'No hiding place for poor teaching'

28th November 1997 at 00:00
"This leaves poor quality teaching with no place to hide," Douglas Osler, senior chief inspector, said this week in summing up the new Scottish Office moves to develop value-added measures and relative ratings for school subject departments.

He was speaking as Donald Dewar, the Secretary of State, made his first appearance at an education press conference to launch this year's exam tables. Brian Wilson, the Education Minister, confirmed last week's TES Scotland report that a decision on whether raw results will be issued centrally in future years will be influenced by the attitude of his action group on standards.

Mr Wilson added: "To say that raw results carry a Government health warning is an understatement. The more we publish information which is superior to what we have at present, the more perverse it would be to place undue emphasis on information which can be downright misleading and which gives no credit to the superb work carried out by schools in areas of disadvantage."

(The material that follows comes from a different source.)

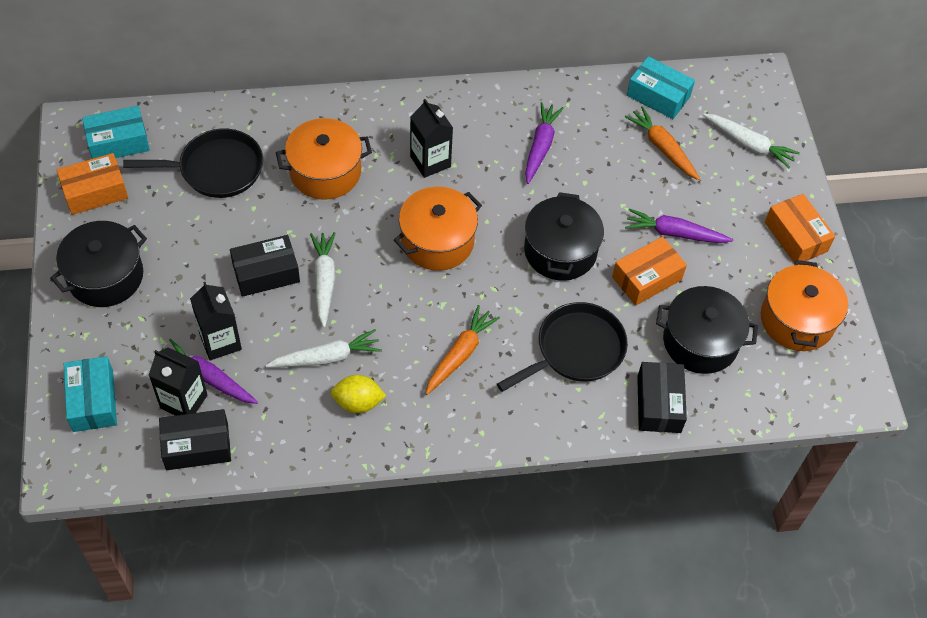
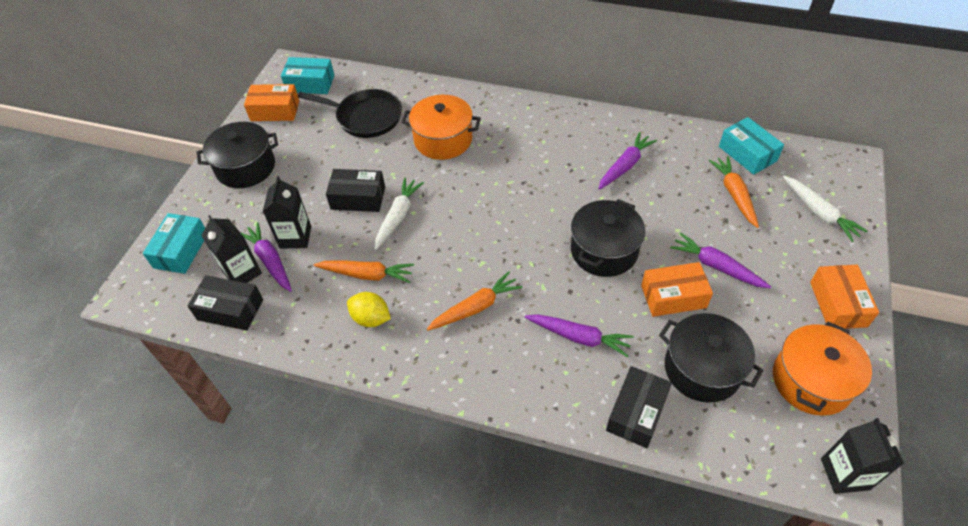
camera: 30 degrees right, 5 degrees down
(327, 357) = (367, 275): white carrot -> orange carrot
(430, 161) = (528, 153): black carton -> black carton (845, 474)
(437, 241) = (503, 213): orange pot -> none
(576, 350) = (579, 337): black pan -> purple carrot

But, while he is keeping an open mind on whether national publication of results is desirable, the Minister said he was not prepared to deny information to parents "just because it might be wrongly used".

Parents are now to have access to digestible data on departmental performance in their own school in a customised booklet entitled How good are our results? which is being sent to every school board. This will show how schools have added value to pupils' progress between Standard grade and Higher, and also how pupils perform in each Standard grade and Higher subject compared with their other subjects.

But Mr Osler and ministers were at pains to stress that the new information, which has been available internally to school staff for years in standard tables issued by the examination body, is not a weapon with which to hound teachers. "There are many factors which produce poor quality teaching," Mr Osler observed.

Mr Dewar commented: "This is not some kind of case for the prosecution, a charge sheet to be laid against individual teachers. Comparisons between departments may illustrate a need to take action, which may not necessarily be related to individual teachers."